LECOADIC-SCOTTO

Lecoadic-Scotto est un cabinet d’architecture parisien, fondé par Yann Le Coadic et Alessandro Scotto en 2001. Le duo, proche des milieux créatifs, a développé de nombreux projets de boutiques dont celle de la créatrice de bijoux Aurélie Bidermann à Paris, l’espace Balmain chez Harrods à Londres, ou encore le nouvel hotel « l’Échiquier » dans le 10ème arrondissement parisien.

INTIME

Remarquée pour sa philosophie qui donne vie à des lieux épurés, l’agence Lecoadic-Scotto s’adapte et propose des univers qui oscillent entre héritage et contemporanéité et ce dans leurs projets publics ou résidentiels. Yann et Alessandro ont également réalisé des projets plus confidentiels comme les bureaux de l’Atelier Franck Durand. Dans les prochains mois, il signeront l’appartement de l’illustrateur Pierre Marie.

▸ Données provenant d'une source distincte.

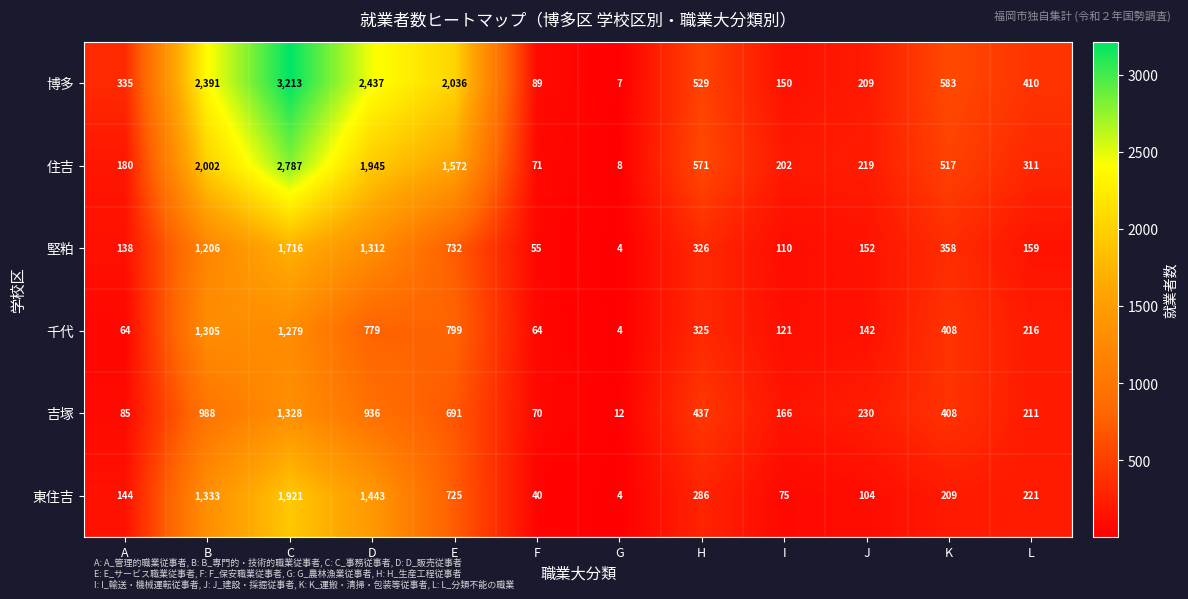

Which series changed the most between D and E?

東住吉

L’ESSENCE PLUTOT QUE L’APPARENCE

Il y a une certaine transparence dans le trait ; comme un suspens. Une évocation. Tout à fait singuliers dans le paysage contemporain, Yann Le Coadic et Alessandro Scotto inventent une architecture suggérée, nourrie d’images oniriques. L’un plus créatif, l’autre plus technique, toujours en accord de goût, les deux architectes travaillent ensemble depuis plus d’une dizaine d’années et se singularisent par l’éclectisme de leurs projets. Peut être parce qu’ils ont beaucoup œuvré pour la mode, que ce soit pour des créateurs ou pour des marques avec de fortes personnalités et de fortes images, ils cultivent une manière de travailler très à l’écoute de l’autre. Il n’est pas question d’imposer un style mais de révéler à travers un art de la composition et de l’écoute, l’identité et l’essence d’un projet.

ESPIEGLE

Pas de recherche de style mais une main, de la matière et de l’émotion. Et pourtant, de la boutique de Loulou de la Falaise à celle d’Aurélie Bidermann, de l’hôtel Carlton à Lyon à la galerie Brachfeld, si chacune de ces réalisations est au plus proche de son commanditaire, elles ont toutes en commun un petit air espiègle et délicat, une élégance sans ostentation, une discrétion raffinée qui donne au trait de Lecoadic-Scotto une contemporanéité au-delà des modes et des tendances. L’identité, l’intégrité, de ces travaux menés en toute discrétion est un silence dans un jardin japonais, un petit vibrato humain.